Trials on the Road of Life
The Most Holy Trinity
June 12, 2022
One year I had the good fortune to be on a priests’ retreat out in the Mojave Desert, but in order to get there I had to fly into Los Angeles International Airport. And there before me was the “busiest freeway in America”, a freeway with eight lanes of traffic in each direction and going nowhere fast. Even though it was 9 o’clock at night (and the retreat started the next day), traffic was stopped in both directions for as far as the eye could see.
Where were all these people going so late on a Sunday night? And where are we going? We’re all on the highway of life, surrounded by cars on their own journey, yet we share the road together – believers and unbelievers – good drivers and bad drivers – the selfless and the selfish, all in this together.
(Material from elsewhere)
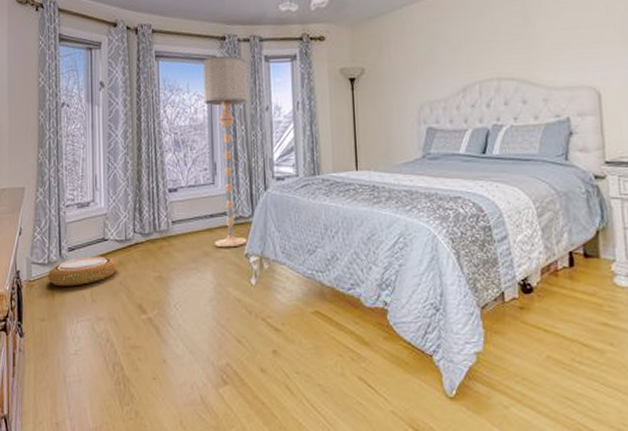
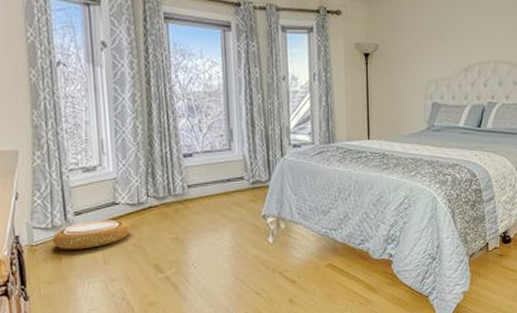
floor lamp: present [202,55,248,248] -> none [216,22,265,210]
And we all have one common destination in the end – death. We all have someplace to go, but we don’t know at what point the freeway will be closed and we will be forced to take the off ramp.
Sometimes we get stopped in traffic, so to speak, stopped by illnesses or difficulties; or perhaps we are lost and don’t know where to go. These kinds of trials and tribulations can bring much meaning to our lives. When we’re forced to slow down by sickness, this gives us an opportunity to reflect on where our life is going. At other times we are able to travel the road of life going at a very high speed, but perhaps going in the wrong direction!
St. Paul was someone who knew about a road trip because he took so many of them in the New Testament. He points out that not only are our afflictions not always something “bad for us”; but, in fact, he rejoices in his afflictions! He even boasts of his afflictions! Why? Because our suffering can produce endurance and endurance shapes our character, and a proven character gives us hope, and hope leads us to eternal life (Romans 5:1-5).
This is certainly true when we think of any committed relationship such as marriage. Love is not proved by the good times we have with someone, so much as by the tough times. It’s when we have been there for somebody when it isn’t easy that we know we love them. This is what builds our character and solidifies our relationships with each other. In the same way, what we’ve gone through in our lives is something that we also share with the Lord who suffered very much in his short life. The whole point of our trials is that we will grow. A great saint once begged God to take a cross away from someone that they were praying for and the Lord said to her, “I cannot take their suffering away from them until they learn what they need to learn from it. Only then will I remove that cross (Saint Faustina)”. What is God expecting us to learn from our sufferings? Perhaps endurance – character building – hope – eternal life.